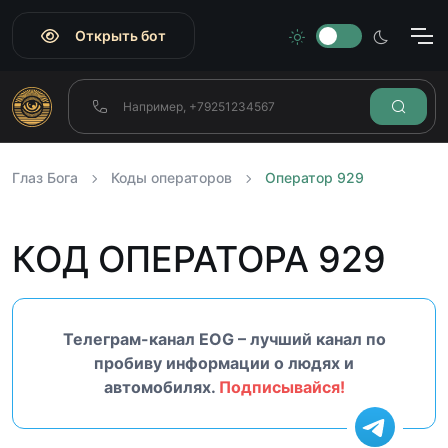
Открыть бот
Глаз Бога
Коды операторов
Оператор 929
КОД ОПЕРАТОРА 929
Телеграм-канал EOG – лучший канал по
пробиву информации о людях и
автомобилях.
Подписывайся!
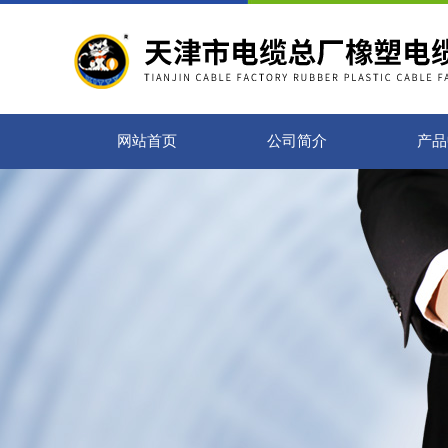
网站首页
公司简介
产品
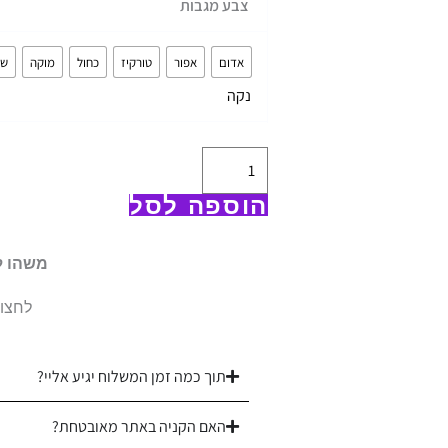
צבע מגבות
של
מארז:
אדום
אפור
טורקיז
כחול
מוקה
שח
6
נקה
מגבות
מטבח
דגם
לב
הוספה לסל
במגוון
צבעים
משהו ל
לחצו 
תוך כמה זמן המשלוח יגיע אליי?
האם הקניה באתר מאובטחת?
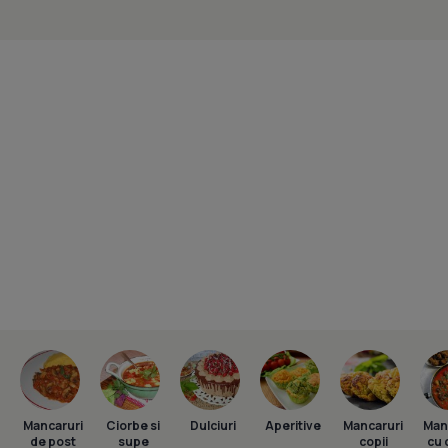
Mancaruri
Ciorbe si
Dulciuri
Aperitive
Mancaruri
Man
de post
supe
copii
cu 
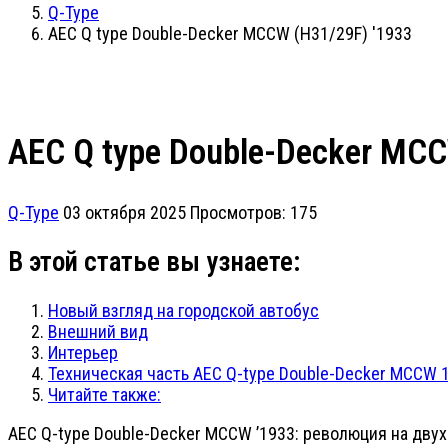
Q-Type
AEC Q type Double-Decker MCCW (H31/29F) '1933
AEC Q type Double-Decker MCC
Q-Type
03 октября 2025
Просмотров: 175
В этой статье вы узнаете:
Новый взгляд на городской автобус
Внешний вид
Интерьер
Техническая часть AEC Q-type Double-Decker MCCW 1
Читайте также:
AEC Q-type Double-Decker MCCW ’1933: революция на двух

*Exercise objective:* Whenever the word "MCCW" shows up in a line of the entries above, copy that line.

*Response to this exercise:*
AEC Q type Double-Decker MCCW (H31/29F) '1933
Техническая часть AEC Q-type Double-Decker MCCW 1
AEC Q-type Double-Decker MCCW ’1933: революция на двух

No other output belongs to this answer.